--- Study text ---

Mull cites the three childhood books as his main influence on Fablehaven. The setting of Fablehaven is based on Mull's daydreams in Connecticut forests. As a child, he would daydream about fantasy creatures in the forests and think of an excuse of why those creatures would be in the forest; they lived in secret wildlife parks. Various other details of Fablehaven were based on aspects of Mull's life. The character of Seth was based on Mull's brother, Bryson, while Muriel was based on an Arabic word associated with witchcraft that translates to "one who blows on knots".

Fablehaven took five months to write and was the first book written by Brandon Mull to be published. Brandon Dorman is the illustrator and cover artist of Fablehaven. The book was released on June 14, 2006, with Shadow Mountain Publishing publishing the hardcover editions and Aladdin Paperbacks publishing the paperback editions. As of 2012, Fablehaven is available in more than 25 languages and territories.

==Reception==
Fablehaven was a success; it sold 20,000 copies by September 2006, as reported by Deseret News. In May 2007, the Pleasant Grove Review reported that the hardback edition of Fablehaven sold over 75,000 copies. Later that same year, the Daily Herald reported that Fablehaven and its sequel, Fablehaven: Rise of the Evening Star sold 200,000 copies together. Fablehaven entered The New York Times bestseller list in November 2007. The Daily Universe reported that Fablehaven had sold 2 million copies in the United States by 2011. Deseret News stated that Fablehaven "ha[d] been sold in more than 25 languages and territories" and particularly sold well in France, making it in its best-selling lists for six weeks.

The reviews for Fablehaven were generally positive. Various reviewers have favorably compared Fablehaven to the Harry Potter series, including author Orson Scott Card. Card praised Mull for successfully writing a story "in which magic and fairy realms intersect", a style he considers "devilishly hard to write", with Fablehaven. He also defended its religious themes in response to an email. Obert Skye, another author, found the world of Fablehaven to be creepy in some aspects, but inviting in others. Stacy Whitman of Dialogue: A Journal of Mormon Thought opined that the book "skirts the edge of the line between telling a good story well and allowing the message to overshadow the story".

---

**List of tasks:**
(1) According to the Fablehaven text, how long did it take to write the book?
(2) Name every news outlet that the Fablehaven text cites for a figure on how many copies the book sold.
(3) Continue the Fablehaven text from its last sentence.
The records have no connection to the Fablehaven text.

--- Information supplied ---

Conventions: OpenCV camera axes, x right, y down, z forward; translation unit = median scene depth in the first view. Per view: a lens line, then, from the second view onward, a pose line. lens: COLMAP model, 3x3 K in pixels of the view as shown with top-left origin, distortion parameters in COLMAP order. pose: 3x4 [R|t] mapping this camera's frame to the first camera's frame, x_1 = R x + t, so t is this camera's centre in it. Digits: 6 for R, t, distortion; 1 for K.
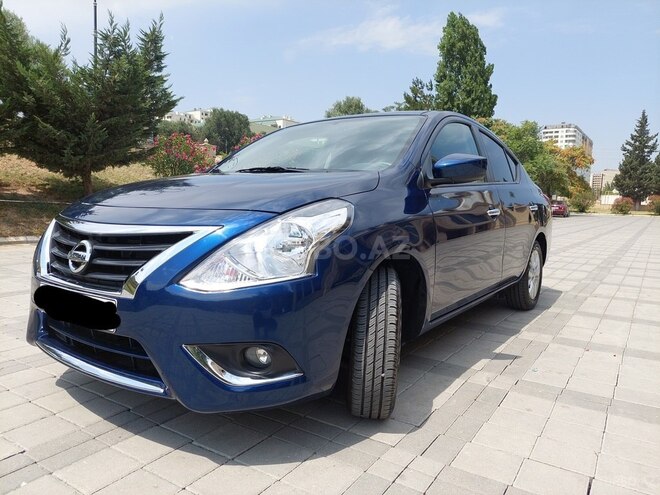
lens RADIAL K [[476.5, 0, 323.7], [0, 476.5, 244.7], [0, 0, 1]] dist [0.052649, -0.054873]
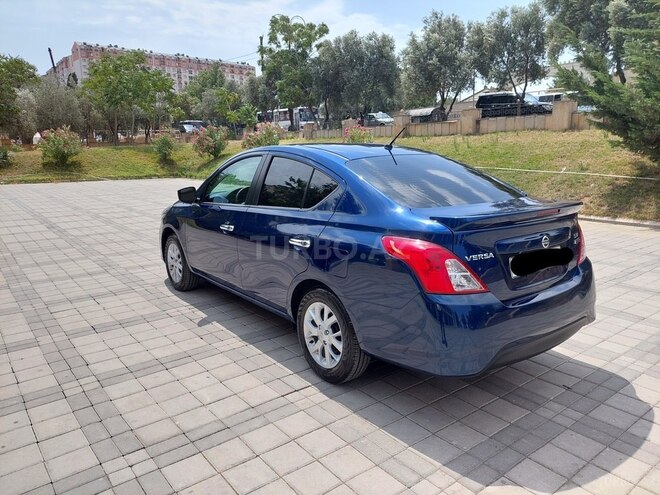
lens RADIAL K [[476.5, 0, 330.2], [0, 476.5, 246.4], [0, 0, 1]] dist [0.052649, -0.054873]
pose [[-0.290885, 0.162512, -0.942855, 0.837454], [-0.086536, 0.976961, 0.195088, -0.163886], [0.952836, 0.138340, -0.270120, 0.902715]]
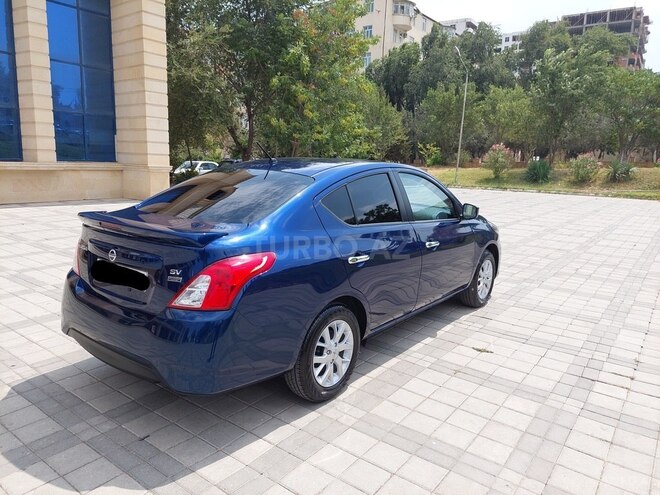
lens RADIAL K [[476.5, 0, 331.6], [0, 476.5, 236.6], [0, 0, 1]] dist [0.052649, -0.054873]
pose [[-0.997770, -0.062034, 0.024629, 0.082063], [-0.053912, 0.966601, 0.250550, -0.245254], [-0.039349, 0.248664, -0.967790, 1.438698]]
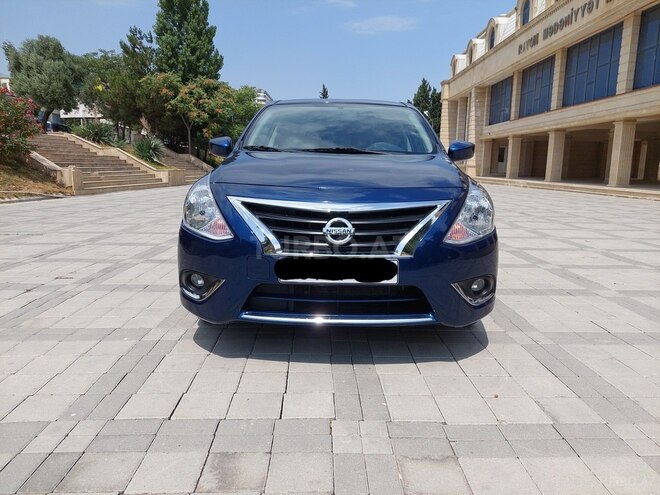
lens RADIAL K [[476.5, 0, 336.0], [0, 476.5, 244.9], [0, 0, 1]] dist [0.052649, -0.054873]
pose [[0.814103, -0.103567, 0.571411, -0.385666], [0.055434, 0.993335, 0.101061, -0.020221], [-0.578069, -0.050599, 0.814418, 0.009447]]
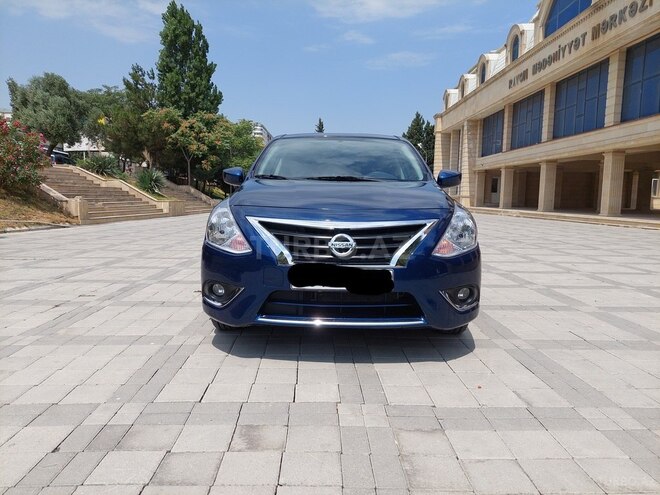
lens RADIAL K [[476.5, 0, 326.8], [0, 476.5, 248.6], [0, 0, 1]] dist [0.052649, -0.054873]
pose [[0.819324, -0.072324, 0.568751, -0.430453], [0.057211, 0.997374, 0.044413, -0.009830], [-0.570469, -0.003850, 0.821310, -0.038744]]
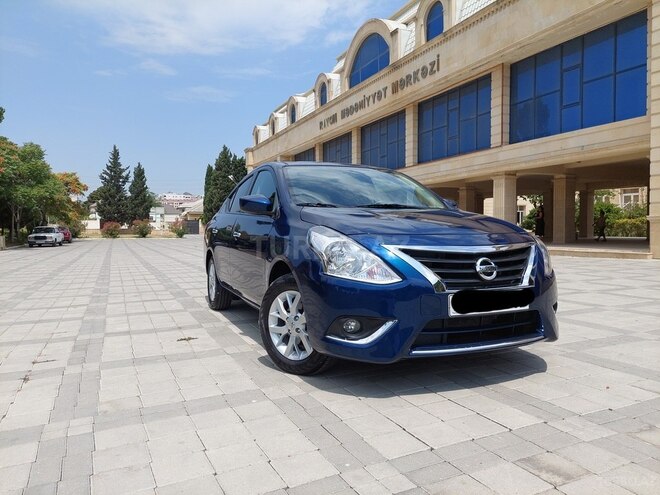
lens RADIAL K [[476.5, 0, 331.1], [0, 476.5, 242.8], [0, 0, 1]] dist [0.052649, -0.054873]
pose [[0.511134, -0.050166, 0.858036, -0.634651], [0.097913, 0.995195, -0.000142, -0.031851], [-0.853906, 0.084085, 0.513590, 0.208521]]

---

**Responses to the exercise:**
(1) Five months.

(2) Deseret News, the Pleasant Grove Review, the Daily Herald, and The Daily Universe.

(3)
Columbia Daily Tribunes Holly E. Newton wrote that the book is "so compelling and so well written" that readers will not be able to stop reading Fablehaven. Scott Iwasaki from Deseret News called the book "a quick-paced read" that successfully explores a fantasy world. In contrast, Kirkus Reviews criticized the book having Seth disobeying an adult being used as a frequent plot device, and stated that "[w]itty repartee between the central characters, as well as the occasional well-done set piece, isn't enough to hold this hefty debut together". Matt Berman of Common Sense Media similarly criticized the plot device and called the characters of Seth and Kendra "stereotypes".

==Franchise==
Fablehaven was followed by four other books; Fablehaven: Rise of the Evening Star was released on May 1, 2007, Fablehaven: Grip of the Shadow Plague on April 21, 2008, Fablehaven: Secrets of the Dragon Sanctuary on March 24, 2009, and Fablehaven: Keys to the Demon Prison on March 23, 2010. The series has become a New York Times bestselling series, and Mull has visited over 600 schools in over 30 states to promote it to students. The potential of a film adaptation has been discussed, with the rights to one even being optioned a couple of times. Mull has stated that he believes that one will eventually be released.

Mull later wrote and released a five-book sequel series to the Fablehaven series, known as Dragonwatch. Caretaker's Guide to Fablehaven, released on October 13, 2015, was written as an encyclopedia of the setting of Fablehaven in preparation for the release of Dragonwatch. Dragonwatch: A Fablehaven Adventure was released on March 14, 2017, Dragonwatch: Wrath of the Dragon King on October 23, 2018, Dragonwatch: Master of the Phantom Isle on October 1, 2019, Dragonwatch: Champion of the Titan Games on October 13, 2020, and Dragonwatch: Return of the Dragon Slayers on October 26, 2021.